EXERCISE PROMPT: Identify every line in the data below that contains the string "infrastructure", matching case exactly.

RECORDS FOR THIS TASK:
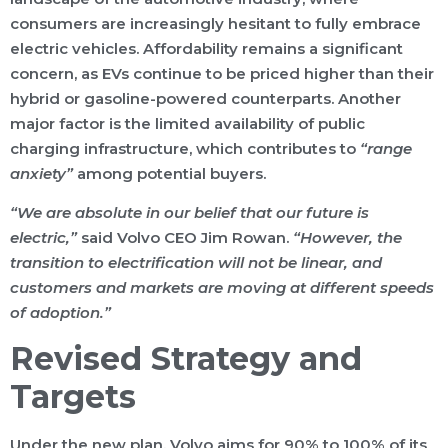
consumers are increasingly hesitant to fully embrace
electric vehicles. Affordability remains a significant
concern, as EVs continue to be priced higher than their
hybrid or gasoline-powered counterparts. Another
major factor is the limited availability of public
charging infrastructure, which contributes to
“range
anxiety”
among potential buyers.
“We are absolute in our belief that our future is
electric,”
said Volvo CEO Jim Rowan.
“However, the
transition to electrification will not be linear, and
customers and markets are moving at different speeds
of adoption.”
Revised Strategy and
Targets
Under the new plan, Volvo aims for 90% to 100% of its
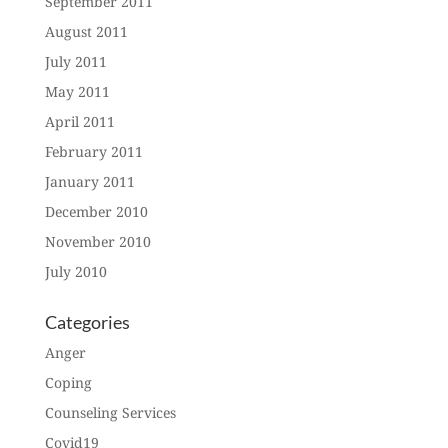
September 2011
August 2011
July 2011
May 2011
April 2011
February 2011
January 2011
December 2010
November 2010
July 2010
Categories
Anger
Coping
Counseling Services
Covid19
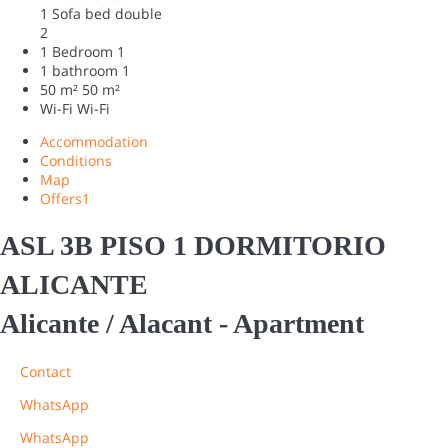
1 Sofa bed double
2
1 Bedroom
1
1 bathroom
1
50 m²
50 m²
Wi-Fi
Wi-Fi
Accommodation
Conditions
Map
Offers
1
ASL 3B PISO 1 DORMITORIO
ALICANTE
Alicante / Alacant -
Apartment
Contact
WhatsApp
WhatsApp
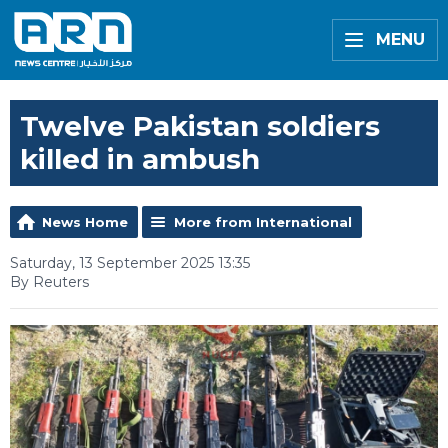
MENU
Twelve Pakistan soldiers
killed in ambush
News Home
More from International
Saturday, 13 September 2025 13:35
By Reuters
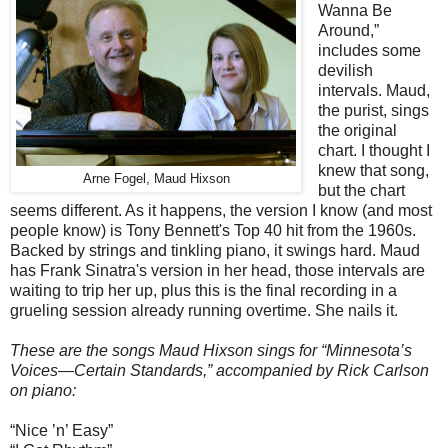
Wanna Be
Around,”
includes some
devilish
intervals. Maud,
the purist, sings
the original
chart. I thought I
knew that song,
Arne Fogel, Maud Hixson
but the chart
seems different. As it happens, the version I know (and most
people know) is Tony Bennett's Top 40 hit from the 1960s.
Backed by strings and tinkling piano, it swings hard. Maud
has Frank Sinatra's version in her head, those intervals are
waiting to trip her up, plus this is the final recording in a
grueling session already running overtime. She nails it.
These are the songs Maud Hixson sings for “Minnesota’s
Voices—Certain Standards,” accompanied by Rick Carlson
on piano:
“Nice ’n’ Easy”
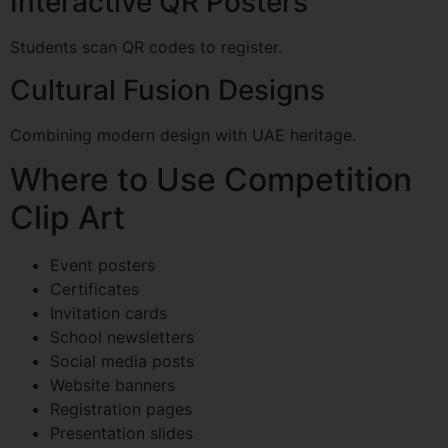
Interactive QR Posters
Students scan QR codes to register.
Cultural Fusion Designs
Combining modern design with UAE heritage.
Where to Use Competition
Clip Art
Event posters
Certificates
Invitation cards
School newsletters
Social media posts
Website banners
Registration pages
Presentation slides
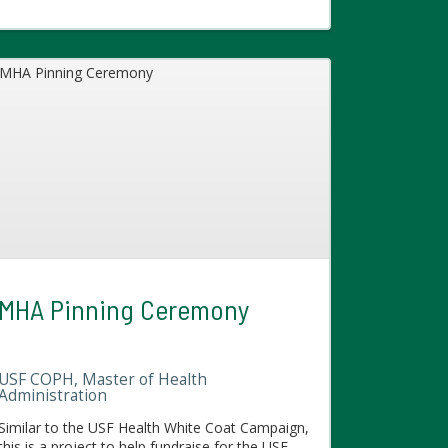
MHA Pinning Ceremony
USF COPH, Master of Health
Administration
Similar to the USF Health White Coat Campaign,
this is a project to help fundraise for the USF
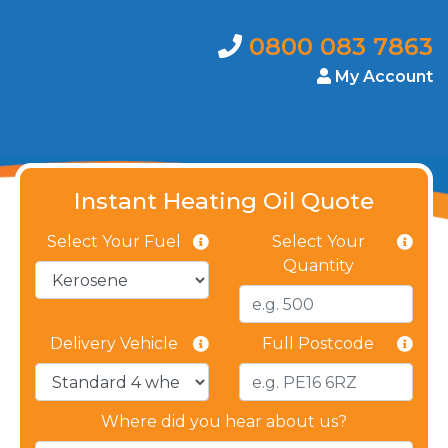
0800 083 7863
My Account
Instant Heating Oil Quote
Select Your Fuel
Select Your
Quantity
Delivery Vehicle
Full Postcode
Where did you hear about us?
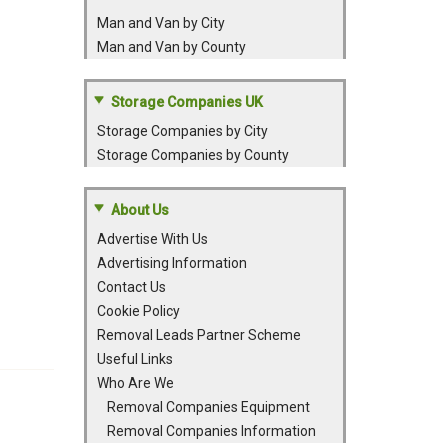
Man and Van by City
Man and Van by County
Storage Companies UK
Storage Companies by City
Storage Companies by County
About Us
Advertise With Us
Advertising Information
Contact Us
Cookie Policy
Removal Leads Partner Scheme
Useful Links
Who Are We
Removal Companies Equipment
Removal Companies Information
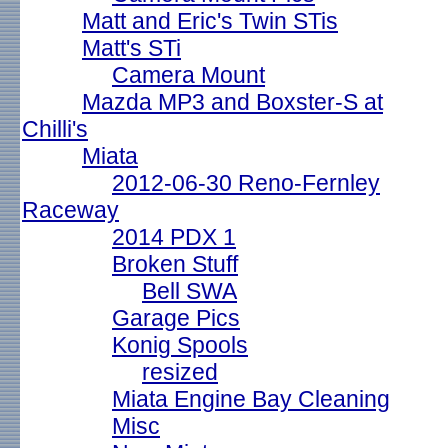
Matt and Eric's Twin STis
Matt's STi
Camera Mount
Mazda MP3 and Boxster-S at
Chilli's
Miata
2012-06-30 Reno-Fernley
Raceway
2014 PDX 1
Broken Stuff
Bell SWA
Garage Pics
Konig Spools
resized
Miata Engine Bay Cleaning
Misc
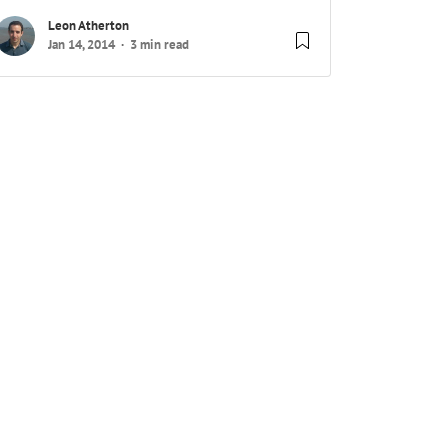
Leon Atherton
Jan 14, 2014
3 min read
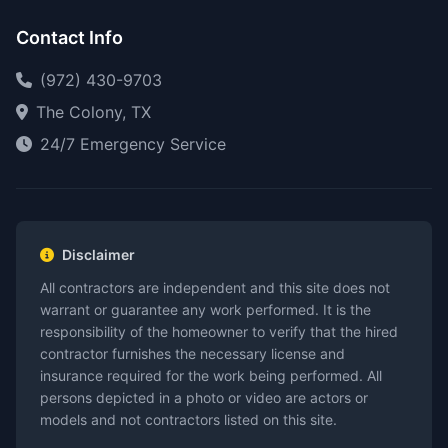
Contact Info
(972) 430-9703
The Colony, TX
24/7 Emergency Service
Disclaimer
All contractors are independent and this site does not
warrant or guarantee any work performed. It is the
responsibility of the homeowner to verify that the hired
contractor furnishes the necessary license and
insurance required for the work being performed. All
persons depicted in a photo or video are actors or
models and not contractors listed on this site.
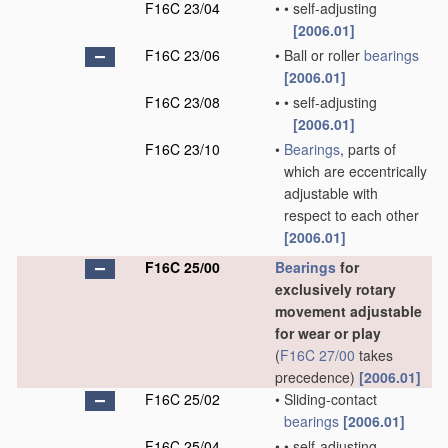
F16C 23/04
•
•
self-adjusting
[2006.01]
F16C 23/06
•
Ball or roller
bearings
[2006.01]
F16C 23/08
•
•
self-adjusting
[2006.01]
F16C 23/10
•
Bearings
, parts of
which are eccentrically
adjustable with
respect to each other
[2006.01]
F16C 25/00
Bearings
for
exclusively rotary
movement adjustable
for wear or play
(
F16C 27/00
takes
precedence)
[2006.01]
F16C 25/02
•
Sliding-contact
bearings
[2006.01]
F16C 25/04
•
•
self-adjusting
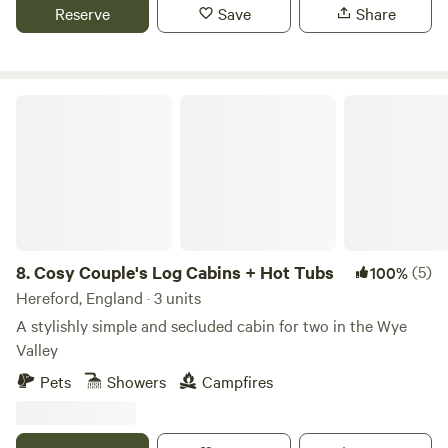
Reserve
Save
Share
Cosy Couple's Log Cabins + Hot Tubs
8.
Cosy Couple's Log Cabins + Hot Tubs
(5)
100%
Hereford, England · 3 units
A stylishly simple and secluded cabin for two in the Wye
Valley
Pets
Showers
Campfires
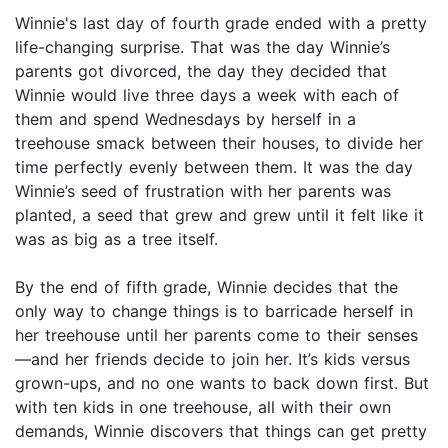
Winnie's last day of fourth grade ended with a pretty
life-changing surprise. That was the day Winnie’s
parents got divorced, the day they decided that
Winnie would live three days a week with each of
them and spend Wednesdays by herself in a
treehouse smack between their houses, to divide her
time perfectly evenly between them. It was the day
Winnie’s seed of frustration with her parents was
planted, a seed that grew and grew until it felt like it
was as big as a tree itself.
By the end of fifth grade, Winnie decides that the
only way to change things is to barricade herself in
her treehouse until her parents come to their senses
—and her friends decide to join her. It’s kids versus
grown-ups, and no one wants to back down first. But
with ten kids in one treehouse, all with their own
demands, Winnie discovers that things can get pretty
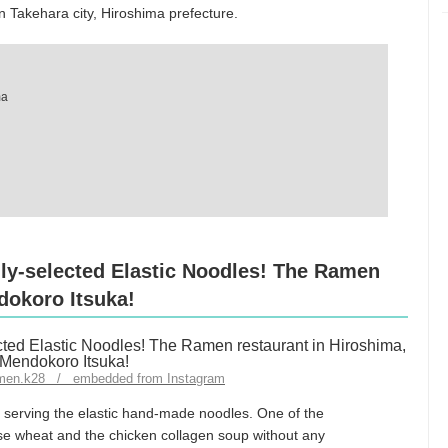
 Takehara city, Hiroshima prefecture.
ma
ly-selected Elastic Noodles! The Ramen
dokoro Itsuka!
ramen.k28 / embedded from Instagram
 serving the elastic hand-made noodles. One of the
e wheat and the chicken collagen soup without any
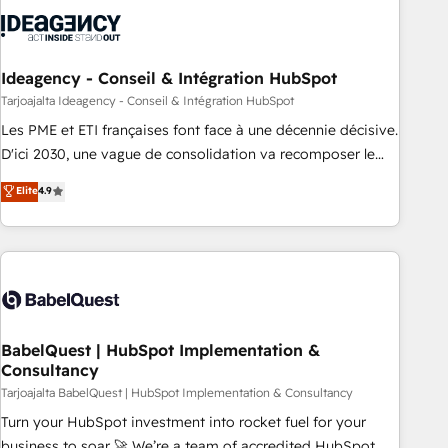
automation, and digital marketing. With extensive
experience working with tech companies and
manufacturers since 2002, we are committed to
empowering our clients and developing their autonomy. Get
Ideagency - Conseil & Intégration HubSpot
to grips with HubSpot through guided implementation and
Tarjoajalta Ideagency - Conseil & Intégration HubSpot
seamless integration of the CRM platform into your digital
Les PME et ETI françaises font face à une décennie décisive.
ecosystem. Would you like support in deploying your
D'ici 2030, une vague de consolidation va recomposer le
inbound marketing strategy? We'll provide support tailored
marché. Seules survivront les entreprises qui auront réussi
Elite
4.9
to your needs and sales objectives. With 125+ certifications,
leur transformation. Le problème ? 58% des dirigeants
we are part of the most certified Canadian agencies, and we
savent que l'IA est vitale pour leur survie. Mais 57% n'ont
both hold Onboarding Accreditations. Based in Canada
aucune stratégie. Et 43% ne maîtrisent même pas leurs
(coast to coast), our services are offered in both English &
données. C'est le paradoxe français : conscience totale,
French.
action nulle. La solution s'appelle l'Entreprise Augmentée. Ce
n'est pas une entreprise qui utilise l'IA. C'est une
organisation qui a réussi la symbiose entre l'expertise
BabelQuest | HubSpot Implementation &
Consultancy
humaine et l'intelligence artificielle. Pas pour remplacer
l'humain, mais pour l'augmenter. Chez Ideagency, nous
Tarjoajalta BabelQuest | HubSpot Implementation & Consultancy
accompagnons cette transformation. D'abord les
Turn your HubSpot investment into rocket fuel for your
fondations : des données unifiées, des processus alignés.
business to soar 🚀 We’re a team of accredited HubSpot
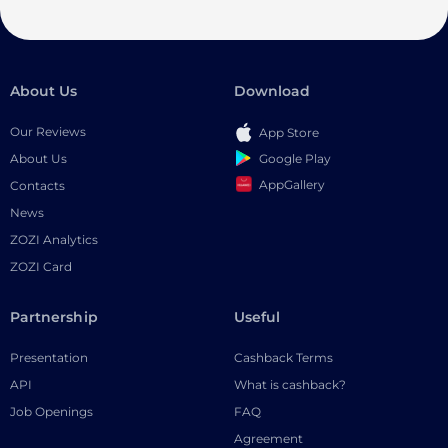
About Us
Download
Our Reviews
App Store
Google Play
About Us
AppGallery
Contacts
News
ZOZI Analytics
ZOZI Card
Partnership
Useful
Presentation
Cashback Terms
API
What is cashback?
Job Openings
FAQ
Agreement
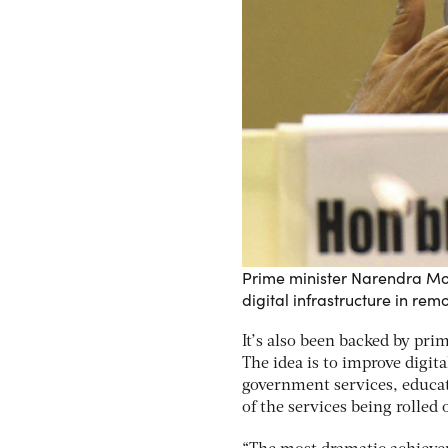
Prime minister Narendra Mod
digital infrastructure in rem
It’s also been backed by pri
The idea is to improve digita
government services, educat
of the services being rolled 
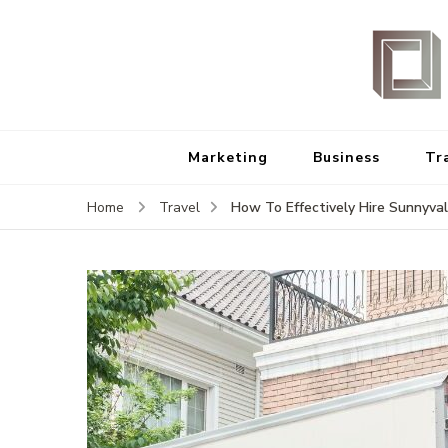
Marketing
Business
Tr
How To Effectively Hire Sunnyva
Home
Travel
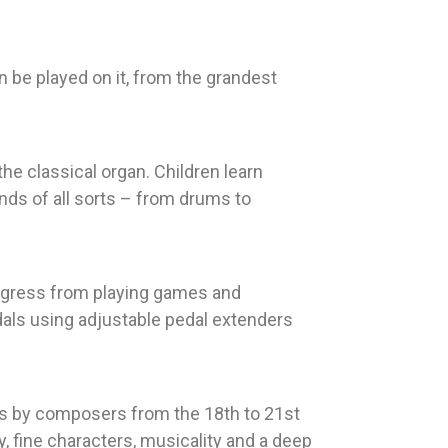
an be played on it, from the grandest
he classical organ. Children learn
nds of all sorts – from drums to
progress from playing games and
dals using adjustable pedal extenders
es by composers from the 18th to 21st
, fine characters, musicality and a deep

WRITTEN ANSWER:
charging infrastructure, which contributes to
digital infrastructure in rem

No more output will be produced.